Trabalho dos mais interessantes, no mundo editorial brasileiro, está sendo desempenhado pela Editora Popular Venas Abiertas, de Belo Horizonte. Fundada em 2018, ela tem como razão de ser aumentar a presença de escritores periféricos em todo o país. Aqui do sul, ela publicou o primeiro livro de José Falero, Vila Sapo, e recentemente Aqui Dentro, da Nathallia Protazio, este uma joia que não vou elogiar aqui porque já faço seu elogio na apresentação que tive o gosto de fazer.
Na mesma coleção deste Aqui Dentro, Dalva Maria Soares tem o seu Para diminuir a febre do sentir. O nome tem uma indicação já do gesto que no fundo se lê em todos os livros do selo: escrever, primeiro de tudo, está ligado diretamente à vida real e, segundo, alivia as dores da vida. Não se trata de força de expressão, mas de reivindicação: o livro da Dalva Soares quer ser lido como ligado à vida, como dependendo da vida.
São crônicas de tom memorialístico, em levada de conversa, que dão a nítida sensação de que, entre outros bons e ótimos serviços que o livro oferece, está o de estampar, para o leitor de agora e do futuro, um depoimento que raras vezes a literatura vinha oferecendo. A gente vai lembrar os casos esporádicos e agudos de Lima Barreto, de João Antônio, de Carolina Maria de Jesus, de Oswaldo de Camargo, de Paulo Lins, de Ferrez: prosa aderida à experiência dos de baixo, dos negros, das mulheres, prosa que dá a ver na medida em que vê.

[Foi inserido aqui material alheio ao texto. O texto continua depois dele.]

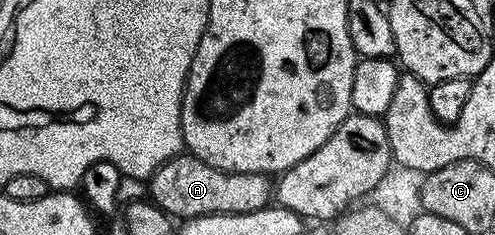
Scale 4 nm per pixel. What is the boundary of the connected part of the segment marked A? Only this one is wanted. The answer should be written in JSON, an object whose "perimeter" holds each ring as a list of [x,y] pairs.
{"perimeter":[[[181,151],[152,172],[147,182],[150,200],[173,219],[205,217],[219,213],[253,213],[269,208],[274,197],[274,181],[266,173],[231,173],[210,167],[192,153]]]}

Nos textos da Dalva, dá gosto de ver a intimidade e a fluência que ela estabelece entre o relato de sua vida e o registro da literatura. Mineira, nada a espantar que suas crônicas peguem na mão de Guimarães Rosa, de Adélia Prado, de Drummond. A boa sensação é justamente perceber que, sem poses ou manchetes estridentes, a palavra escrita salva — permite essa irmandade entre diferentes tempos, pessoas e lugares, e joga uma boia para os febris.